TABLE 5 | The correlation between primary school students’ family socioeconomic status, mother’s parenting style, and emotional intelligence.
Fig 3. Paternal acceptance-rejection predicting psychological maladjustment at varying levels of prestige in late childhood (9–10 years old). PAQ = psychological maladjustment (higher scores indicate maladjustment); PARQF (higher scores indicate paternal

...

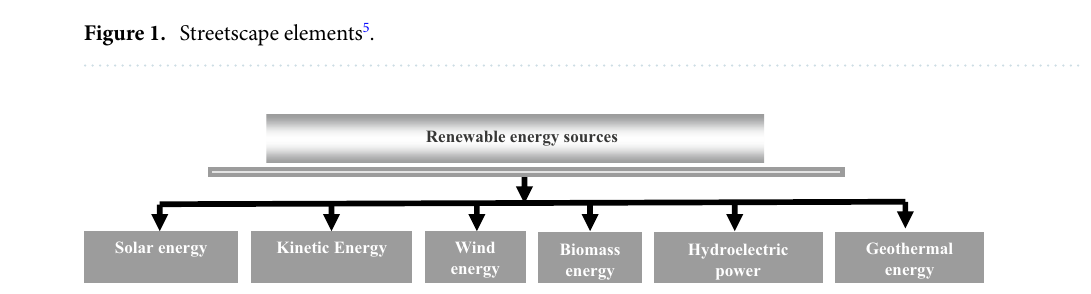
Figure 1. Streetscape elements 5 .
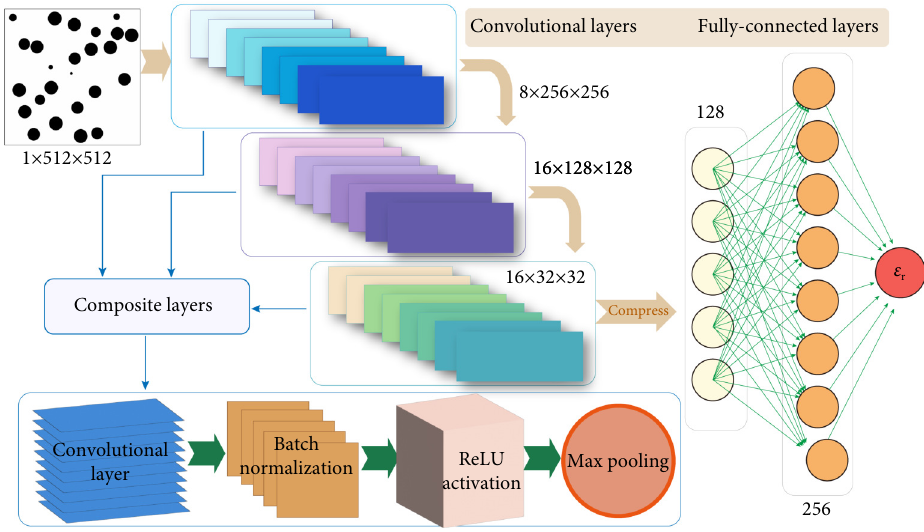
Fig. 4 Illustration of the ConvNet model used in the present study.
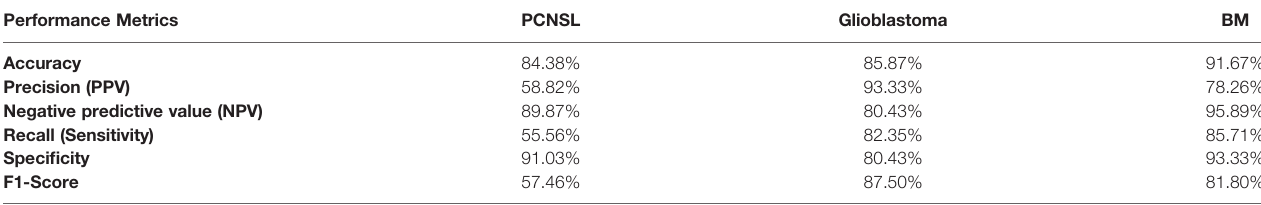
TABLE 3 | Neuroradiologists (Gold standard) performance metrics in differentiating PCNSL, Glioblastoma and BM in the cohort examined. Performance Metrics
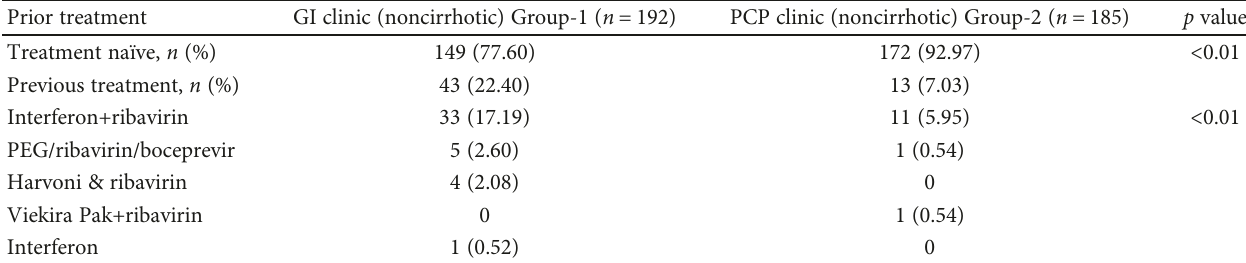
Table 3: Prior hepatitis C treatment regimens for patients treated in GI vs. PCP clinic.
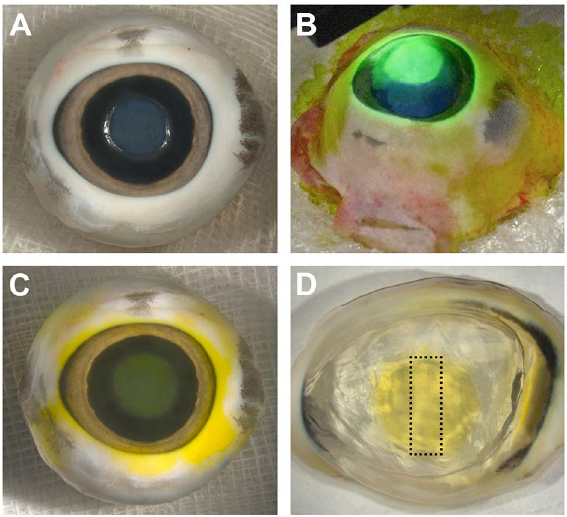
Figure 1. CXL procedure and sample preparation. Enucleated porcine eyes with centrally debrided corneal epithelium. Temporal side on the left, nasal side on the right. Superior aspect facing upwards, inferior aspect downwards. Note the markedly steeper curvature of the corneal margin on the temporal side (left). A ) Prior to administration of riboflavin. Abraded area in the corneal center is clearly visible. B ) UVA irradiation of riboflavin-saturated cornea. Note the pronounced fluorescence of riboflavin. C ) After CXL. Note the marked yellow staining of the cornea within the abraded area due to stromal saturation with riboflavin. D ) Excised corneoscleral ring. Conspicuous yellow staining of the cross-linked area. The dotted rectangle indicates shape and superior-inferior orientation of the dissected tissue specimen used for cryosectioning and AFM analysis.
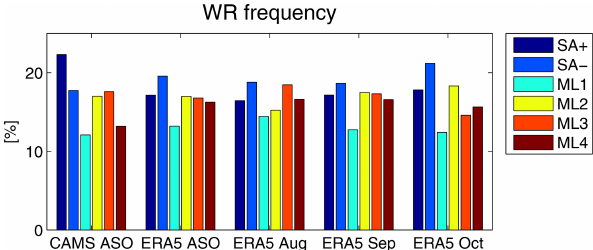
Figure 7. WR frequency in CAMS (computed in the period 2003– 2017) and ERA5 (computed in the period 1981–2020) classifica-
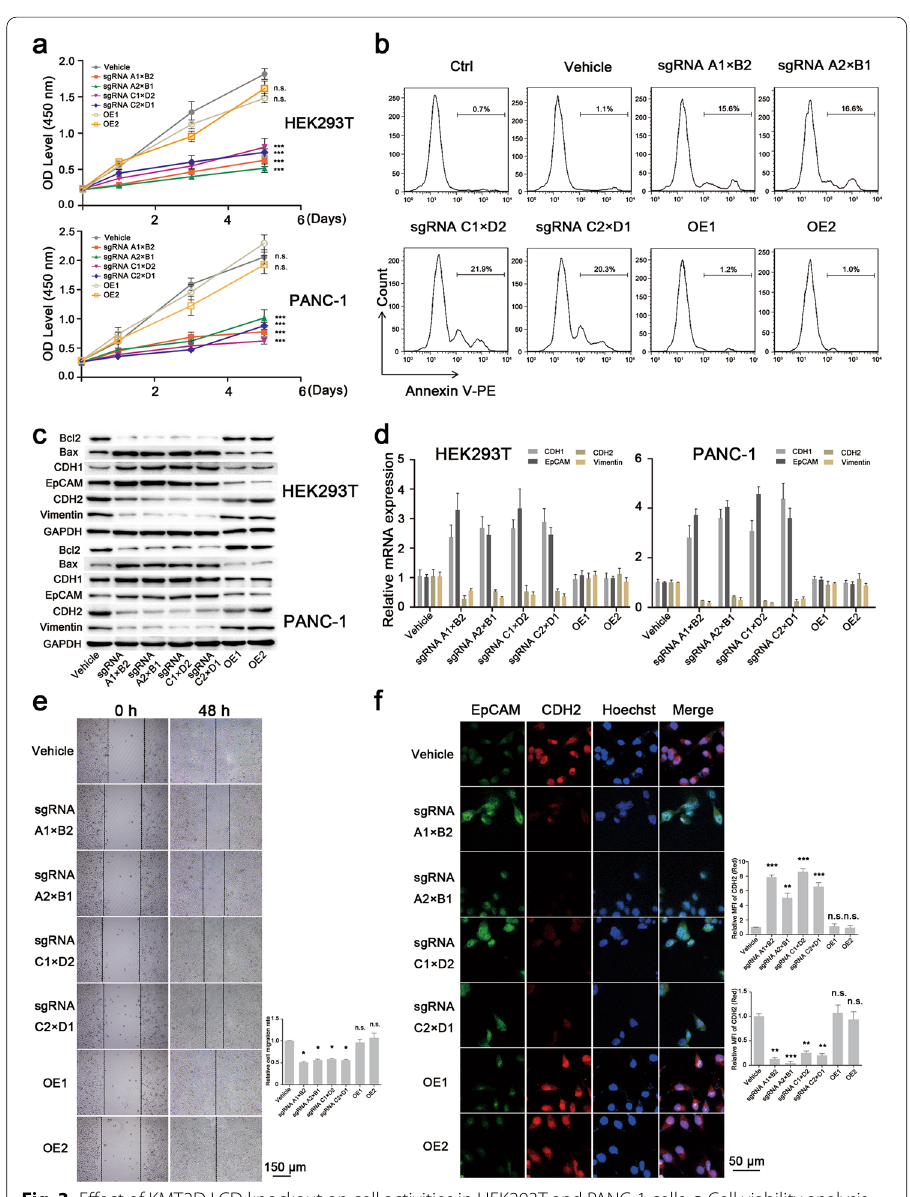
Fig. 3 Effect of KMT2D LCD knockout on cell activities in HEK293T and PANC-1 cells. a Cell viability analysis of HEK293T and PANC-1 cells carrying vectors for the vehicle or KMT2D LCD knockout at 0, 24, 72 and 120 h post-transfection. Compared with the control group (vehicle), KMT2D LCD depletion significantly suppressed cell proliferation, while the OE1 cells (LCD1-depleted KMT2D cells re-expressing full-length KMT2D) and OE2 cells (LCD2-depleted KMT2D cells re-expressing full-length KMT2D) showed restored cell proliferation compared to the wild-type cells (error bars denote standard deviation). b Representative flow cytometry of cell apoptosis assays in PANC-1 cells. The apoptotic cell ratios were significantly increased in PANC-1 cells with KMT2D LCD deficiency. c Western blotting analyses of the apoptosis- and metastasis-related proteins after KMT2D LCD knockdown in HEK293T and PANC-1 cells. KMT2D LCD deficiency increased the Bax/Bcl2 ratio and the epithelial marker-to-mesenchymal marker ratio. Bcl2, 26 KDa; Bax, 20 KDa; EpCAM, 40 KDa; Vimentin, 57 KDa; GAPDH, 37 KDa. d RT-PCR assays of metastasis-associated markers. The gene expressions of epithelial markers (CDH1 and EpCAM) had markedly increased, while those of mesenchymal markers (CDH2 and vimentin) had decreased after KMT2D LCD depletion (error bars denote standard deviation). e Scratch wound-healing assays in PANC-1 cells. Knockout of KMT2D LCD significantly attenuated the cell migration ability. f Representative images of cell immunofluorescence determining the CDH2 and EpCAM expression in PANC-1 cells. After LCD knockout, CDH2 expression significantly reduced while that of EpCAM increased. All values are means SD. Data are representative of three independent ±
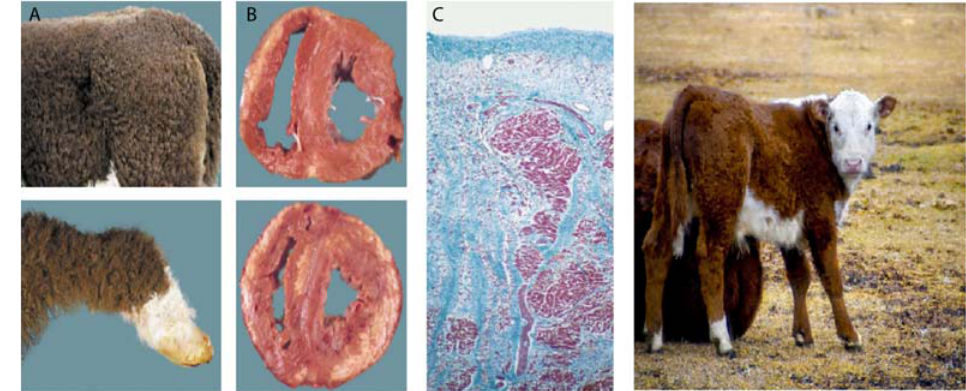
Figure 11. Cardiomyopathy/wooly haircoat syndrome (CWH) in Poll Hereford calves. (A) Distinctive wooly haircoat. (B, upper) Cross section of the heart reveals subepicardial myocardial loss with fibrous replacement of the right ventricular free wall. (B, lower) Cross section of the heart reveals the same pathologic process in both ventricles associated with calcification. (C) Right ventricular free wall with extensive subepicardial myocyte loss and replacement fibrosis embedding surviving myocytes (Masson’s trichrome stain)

--

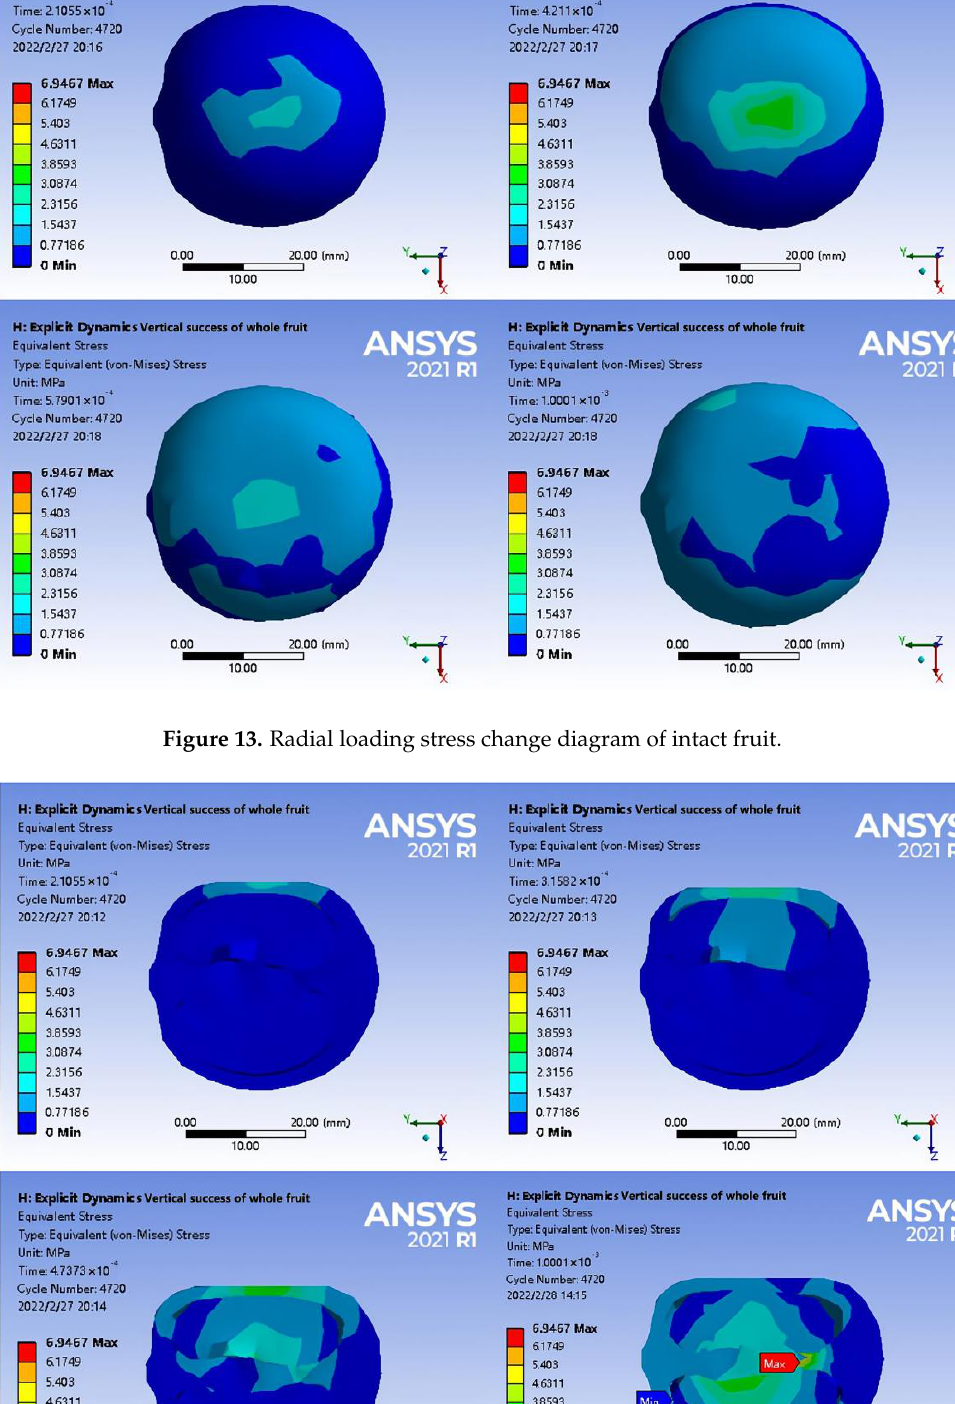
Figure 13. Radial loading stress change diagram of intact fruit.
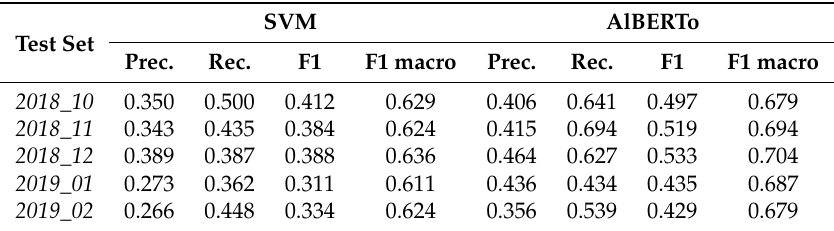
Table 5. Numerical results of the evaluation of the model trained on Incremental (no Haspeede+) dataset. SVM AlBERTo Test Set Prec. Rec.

(DIRECTIONS):
The number of lines above containing the word "Figure" is all that should be returned.

(SOLUTION TO THE PROBLEM):
5